Origine et histoire
Le château de Pusignan, aussi appelé Chastel-Vieil, est un ancien château de terre érigé au XIIe siècle sur une motte castrale, elle-même construite sur les ruines d’un camp romain établi par Pusinius, lieutenant de Jules César. Ce camp contrôlait la voie entre Lyon (Lugdunum) et Crémieu (Crémiacum). Après la chute de Rome, les Burgondes occupèrent le site avant qu’une tour en bois, puis en galets, ne soit édifiée au Moyen Âge sous le nom de « Vieux chatel ». Trop modeste pour résister aux conflits féodaux, il fut remplacé par un château fortifié par les seigneurs de Moifond, capable d’abriter les paysans en cas d’attaque.
En 1234, le château devint un fief de la famille de Bocsozel, vassale du comte de Savoie puis du Dauphin Humbert II. En 1389, le roi Charles VI autorisa sa démolition, marquant la fin du « Vieux Chatel ». Le site joua un rôle clé lors de la bataille d’Anthon en 1430 : Alix de Varax, propriétaire, soutint le prince d’Orange contre le Dauphiné. Le château, occupé par une garnison orangiste, fut pris par les troupes delphinales dirigées par Rodrigue de Villandrando, un capitaine de routiers. Cette victoire sauva le Dauphiné d’une invasion bourguignonne.
Confisqué par Charles VII après la trahison d’Alix de Varax, le château fut offert à Villandrando avant d’être acheté en 1450 par Aymar de Poisieu, ancien lieutenant de Jeanne d’Arc et proche de Louis XI. Les siècles suivants virent le domaine passer entre les mains de familles nobles : les Costaing (dont Aymar, lieutenant général de la fauconnerie sous Louis XIII), puis les Camus d’Arginy, qui devinrent marquis de Pusignan en 1679. Claude Costaing de Pusignan, dernier héritier, mourut en 1689 lors d’un siège en Irlande. Le château, vendu à plusieurs reprises, fut finalement pillé et incendié le 29 juillet 1789 par des brigands et des paysans révoltés.

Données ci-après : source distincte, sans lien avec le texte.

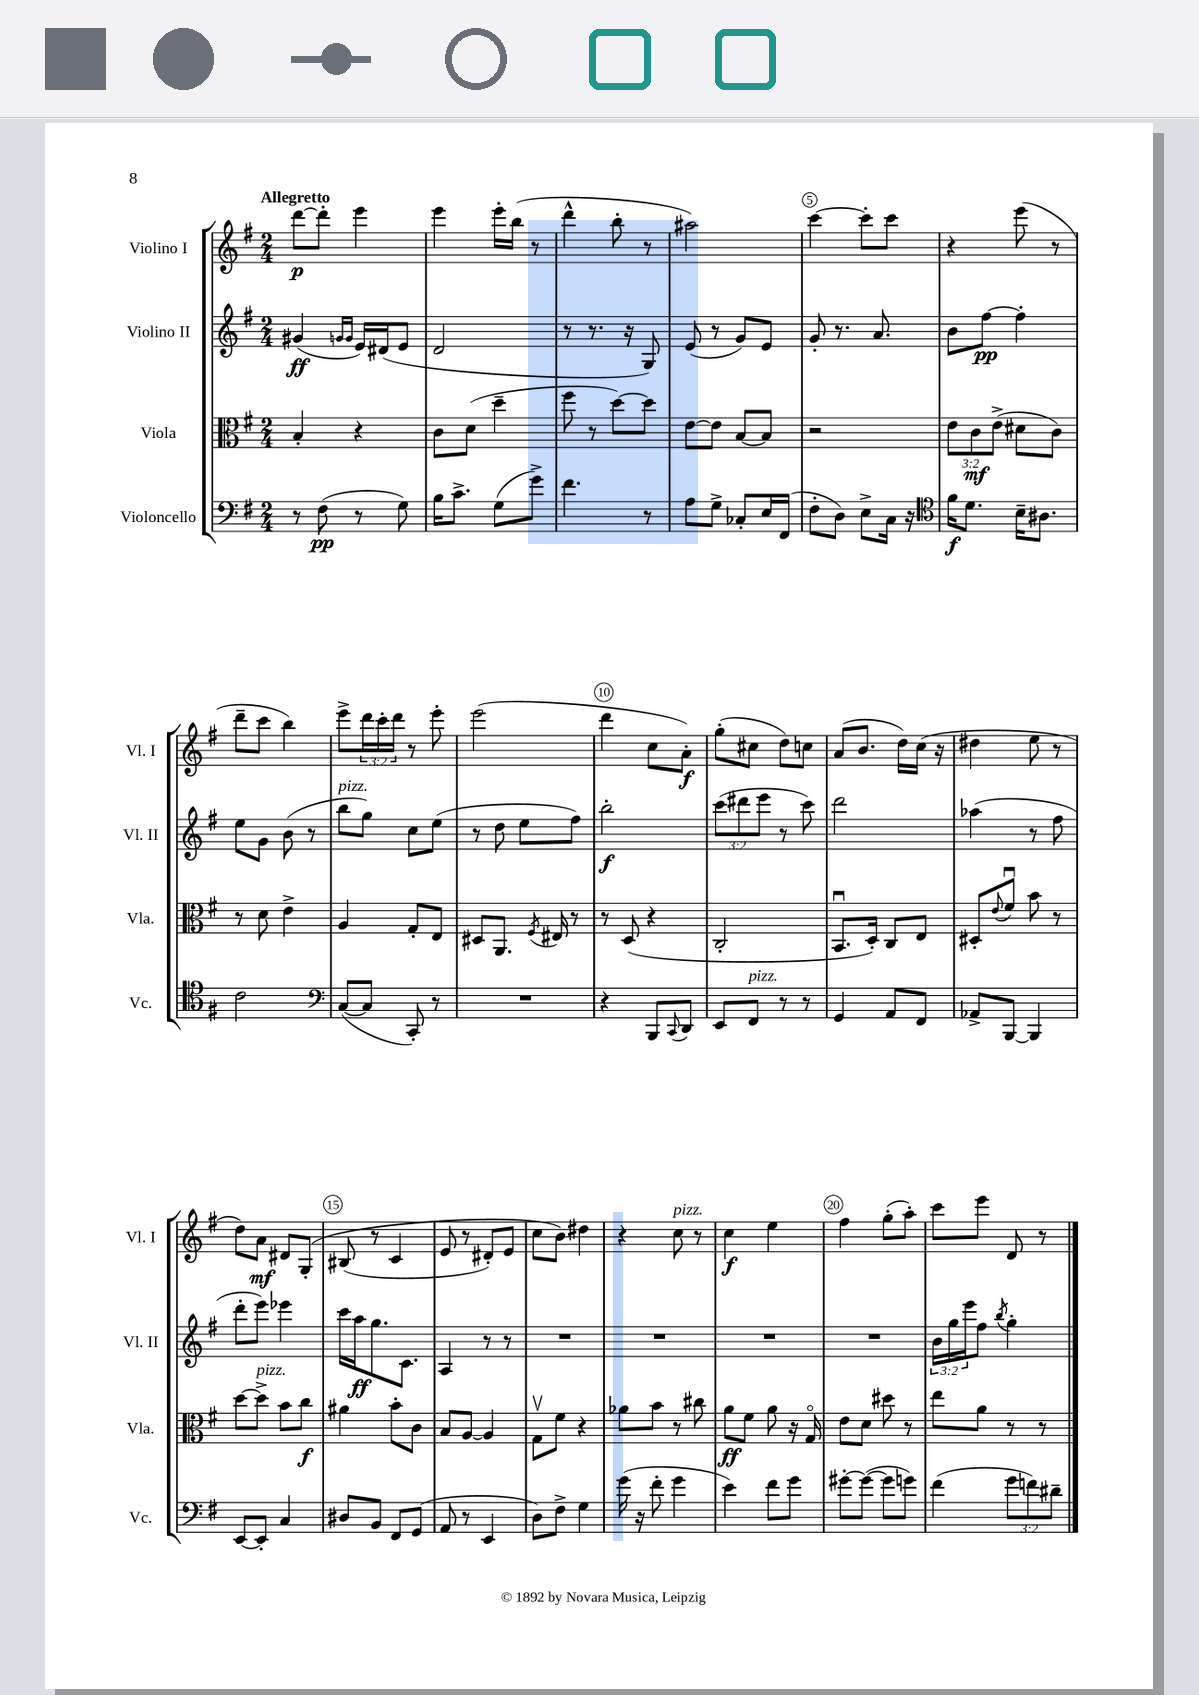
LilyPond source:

Aujourd’hui, il ne reste du château médiéval que des vestiges de murs et de tours, témoins silencieux de son histoire mouvementée, liée aux luttes féodales, aux stratégies militaires et aux bouleversements de la Révolution. Sa position dominante près de Lyon-Saint Exupéry rappelle son importance passée dans la défense du territoire dauphinois.